Last week was a lost opportunity. For the most part, candidates showed up in Philly reciting back the position papers their policy analysts had gathered off the NEA website, instead of offering innovative and bold plans to challenge the status quo. It was also a lost opportunity for the NEA to raise the bar, as delegates let candidates get away with speeches that sounded empty and designed to appease with applause lines and slogans, instead of confronting the real problems in our schools.

Instead of seizing the moment, too many candidates spent too much time seeking the gratification of the delegates. But by doing so, most failed miserably. Just consider: In Philadelphia, where nearly half the students don't graduate from high school and about two-thirds of African American and Latino students aren't proficient in reading and math, a speech that ignores the crisis in K-12 education is like a history textbook that skips WWII: it's incomplete.

At a convention attended by educators from all fifty states, where was the outrage that the national high school graduation rate is only 70%? Where was the concern that American math students rank 24th out of 29 countries, or that nine out of ten black 8th graders don't read above a proficient level?

If you listened to the candidates -- Republicans and Democrats -- NCLB is the cause for all that is wrong with K-12 education, but that simply not the case. Whether you support NCLB or not, the problems we face in providing a quality education for all students are too big to be solved a small-minded blame game.

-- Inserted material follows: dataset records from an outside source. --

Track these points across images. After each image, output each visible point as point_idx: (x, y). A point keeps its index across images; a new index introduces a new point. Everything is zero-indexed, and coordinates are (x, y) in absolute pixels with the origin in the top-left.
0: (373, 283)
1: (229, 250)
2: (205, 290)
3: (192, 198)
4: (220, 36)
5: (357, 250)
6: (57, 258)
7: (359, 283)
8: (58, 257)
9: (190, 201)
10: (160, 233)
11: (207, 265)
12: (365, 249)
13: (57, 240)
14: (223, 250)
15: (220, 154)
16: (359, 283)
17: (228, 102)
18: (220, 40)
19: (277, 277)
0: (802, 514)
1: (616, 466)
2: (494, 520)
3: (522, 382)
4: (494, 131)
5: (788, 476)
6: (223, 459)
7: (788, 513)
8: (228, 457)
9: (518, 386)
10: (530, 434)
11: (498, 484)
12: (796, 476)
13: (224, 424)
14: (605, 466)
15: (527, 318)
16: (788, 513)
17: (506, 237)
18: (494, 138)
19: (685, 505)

You have to give the candidates credit for recommending the financial incentives needed to keep strong teachers in hard to staff schools, but that's a mere down payment towards a solution for a larger problem. Our leaders need to go beyond that and propose a more comprehensive solution to the problem of placing effective teachers in every classroom.

While the jury is still out on the NEA's role, I believe they missed the opportunity by not pressing the candidates more to provide specific and definitive ideas on support for troubled schools. The delegates at the NEA convention should have been given the chance to stand up and applaud for real reform, not slogans or pandering. We need greater courage and more leadership, and that's what Roy Romer and I are working for at Strong American Schools. You can read Roy's take on the NEA convention on his ED in 08 blog, but I'm still shaking my head over the disappointing performance in Philadelphia.

At the Democratic debate earlier this month, candidates insisted that there was no issue more important than education. It's time for them to start acting like they mean it.